### Explore the material:
a) In the ad agency growth article, what share of client relationships now last less than two years?
b) Recast the paragraph beginning "Most advertising and marketing firms" from the ad agency growth article as a short bulleted list that keeps its main facts.
c) Write the next part of the ad agency growth article, picking up after its final sentence.

-- Supplied passage follows --

Mike Fromowitz
Mar 28, 2013

Growing an ad agency is not as easy as it used to be

The best way to get to a prospect client is networking.

Growing an ad agency is not as easy as it used to be

The way we used to go after new business no longer holds water in this digital age with the plethora of ad agencies that exist today. Some need to change to survive. The challenge is how best to go after new business.

Most advertising and marketing firms have to work hard at finding new clients. On top of that we face some brutal facts about our industry: advertising is now viewed as a commodity, too many agencies are going after a smaller number of prospect client (thanks to the economy), most agencies are now treated as vendors, and prospects see few differences between agencies. These trends won’t change or improve for our industry in the next 10-20 years.

I remember when clients stayed with their agency for 5, 10, 20 years or more. Today, with over 50% of client relationships lasting less than two years, the role of new business at many agencies is more important and a bigger focus than ever.

To the uninitiated, running after new business seems so simple. But it isn’t.  Without sales a company can not grow. Unfortunately most agencies spend too much time doing client business and forget to focus on developing new business. And that attitude can get an agency into serious trouble in this fast-changing marketing-communications environment.

According to a recent CMO survey, 80% of decision makers said they found the vendor, not the other way around. According to Marketing Sherpa, 80-90% of business to business transactions begin with a search on the web. SEO is now a critical part of new business strategy.

You need a growth strategy

Today, most agencies fail to gain additional revenues because they don’t have a growth strategy. Thinking that the work should speak for itself is not enough. Every opportunity takes thoughtful consideration regarding the prospect’s needs, your agency capabilities and how your agency can help the client grow their business.

Winning new business has always been hard. But today, it seems harder than ever. The big agencies used to turn up their nose at smaller accounts and below the line projects, but now they chase everything. The small agencies have lower overhead, so they can under cut you on price almost every time. All of that means you can’t afford to make mistakes, or you lose.

The following outlines some of the most common mistakes agencies make in prospecting for new business.

-- Supplied passage concluded --
-- Data under study follows --

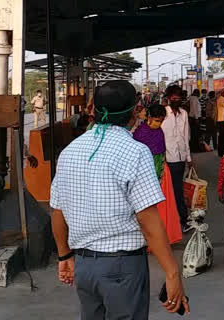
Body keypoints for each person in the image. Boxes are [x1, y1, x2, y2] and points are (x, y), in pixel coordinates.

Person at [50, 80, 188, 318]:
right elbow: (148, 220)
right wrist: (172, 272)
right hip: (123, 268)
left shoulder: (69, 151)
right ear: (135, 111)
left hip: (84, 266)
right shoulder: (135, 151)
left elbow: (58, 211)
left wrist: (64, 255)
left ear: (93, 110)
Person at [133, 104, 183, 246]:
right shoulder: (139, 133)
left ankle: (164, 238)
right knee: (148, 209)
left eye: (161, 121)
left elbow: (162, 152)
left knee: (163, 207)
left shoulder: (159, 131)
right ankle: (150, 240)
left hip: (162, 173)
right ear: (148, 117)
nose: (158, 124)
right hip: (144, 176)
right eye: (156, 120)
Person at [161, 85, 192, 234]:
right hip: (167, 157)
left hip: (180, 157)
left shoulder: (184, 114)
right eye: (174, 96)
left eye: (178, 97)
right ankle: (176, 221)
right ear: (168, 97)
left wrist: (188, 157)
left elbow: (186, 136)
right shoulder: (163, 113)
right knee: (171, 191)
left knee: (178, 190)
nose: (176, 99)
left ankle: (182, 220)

-- Data under study concluded --
-- Data under study follows --

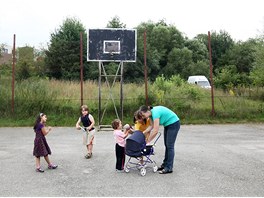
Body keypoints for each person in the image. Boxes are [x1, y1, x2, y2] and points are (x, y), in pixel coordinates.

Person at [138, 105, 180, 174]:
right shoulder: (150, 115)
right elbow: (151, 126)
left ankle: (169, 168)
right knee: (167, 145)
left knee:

-- Data under study concluded --
-- Data under study follows --

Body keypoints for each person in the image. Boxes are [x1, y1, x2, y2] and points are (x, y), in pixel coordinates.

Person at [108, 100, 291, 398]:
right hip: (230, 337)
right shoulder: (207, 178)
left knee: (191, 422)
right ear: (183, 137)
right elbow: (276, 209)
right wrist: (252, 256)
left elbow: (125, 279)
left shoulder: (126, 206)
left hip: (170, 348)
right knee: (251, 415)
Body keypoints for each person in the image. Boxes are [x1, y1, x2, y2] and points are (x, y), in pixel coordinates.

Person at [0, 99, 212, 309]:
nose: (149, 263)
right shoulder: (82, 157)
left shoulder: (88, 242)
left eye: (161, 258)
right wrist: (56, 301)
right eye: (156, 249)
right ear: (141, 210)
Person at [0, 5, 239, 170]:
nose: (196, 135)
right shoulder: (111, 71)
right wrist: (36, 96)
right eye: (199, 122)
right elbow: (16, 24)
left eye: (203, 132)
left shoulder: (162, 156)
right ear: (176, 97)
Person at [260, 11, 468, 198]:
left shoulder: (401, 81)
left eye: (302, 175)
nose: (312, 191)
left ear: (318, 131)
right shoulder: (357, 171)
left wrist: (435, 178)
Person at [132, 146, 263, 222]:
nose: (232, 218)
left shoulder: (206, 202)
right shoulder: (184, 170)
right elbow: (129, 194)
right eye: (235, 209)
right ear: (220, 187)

-- Data under study concluded --

### Responses to the tasks:
a) Over 50%.

b)
- Most advertising and marketing firms have to work hard to find new clients.
- The industry faces brutal facts:
  - Advertising is now viewed as a commodity.
  - Because of the economy, too many agencies are chasing a smaller number of prospect clients.
  - Most agencies are now treated as vendors.
  - Prospects see few differences between agencies.
- These trends won't change or improve for the industry in the next 10–20 years.

c)
1. They chase after the wrong accounts.
 
You’re not going to win new business if you haven’t made an objective evaluation of your agency’s strengths and weaknesses and how you relate to the prospect’s needs. Too many agencies waste a lot of time, effort and resources chasing business that they have little to no chance of winning. It could be that they don’t have a great selling story for that particular prospect.  Or, in some cases, they don’t understand that most marketing managers are fearful of making a wrong decision, so they take the safe route and eliminate any agency that isn’t a natural fit. To potential prospects, most agencies look similar to a certain degree, and this is another reason marketers will eliminate an agency from the review.

If you don’t have category experience, you’re going to be fighting an uphill battle. The same evaluation is often made if you don’t have the right personnel, the right location, the right reputation, or whatever they think they want from an agency. My advice is to find out what the prospect thinks they need, and then evaluate your strengths against their needs. If they are not in alignment, you could be wasting your time, effort and resources.

2. Positioning is the foundation of an ad agency’s new business program.

The common failing among new business-seeking agencies is their inability to position themselves and name what they stand for. Most agencies, surprisingly, don’t have a unique characteristic or capability that will separate them in the prospect’s mind. To win new business, you have to carefully study client prospects and have a good awareness of who they are, what they do, and what their needs might be before you make any attempt to contact them.

A recent Forbes magazine survey concluded that agencies could have a better overall approach to new business, if they were to, “create a differentiated agency brand.”  Very few agencies actually do have a differentiated brand. Most believe that by being all things to all people they will be able to attract new business, but it seems that the opposite is true. Clearly the agencies should practice what they preach to their clients day in and day out, and seek to differentiate themselves.

3. Most clients don’t have an awareness of agencies.

Marketers may know one or two top agencies that get a lot press ow win awards, but they generally don’t have a clue about the majority of agencies or what they do. To find an agency, their first move is generally to do a web search. So it’s important that your website presents a point of view for what you stand for as an agency. There are scores of agencies out there fighting for the same prospect’s attention. The mega agencies seem to be chasing just about every thing on the planet no matter the size. So if your agency doesn’t stand for something, you will get lost in a crowd of sameness.

Conventional thinking has always been that the most important factor in new business is your creative product, and it is certainly one of the biggest decision making components. The big famous brand agencies like O&M, TBWA, BBDO, DDB, Leo Burnett and others are almost automatic inclusions for larger accounts based on their creative reputations.

But creative isn’t the only thing you can win with. I think that clients are just as impressed with innovative uses of new media and creative thinking outside the box, not just the creative ads they come up with. Clients are hungry for new ideas, but not every agency can have a killer creative reputation. But if they have a great marketing reputation or some other unique characteristic or capability offering such as expertise in technology (hardware & software), or content creation, they can still compete effectively. And if you have some great success stories that give the prospect permission to believe that you can help them do the same for their business, you still have a shot at getting invited to the party.

4. Agencies don’t have a realistic target prospect list.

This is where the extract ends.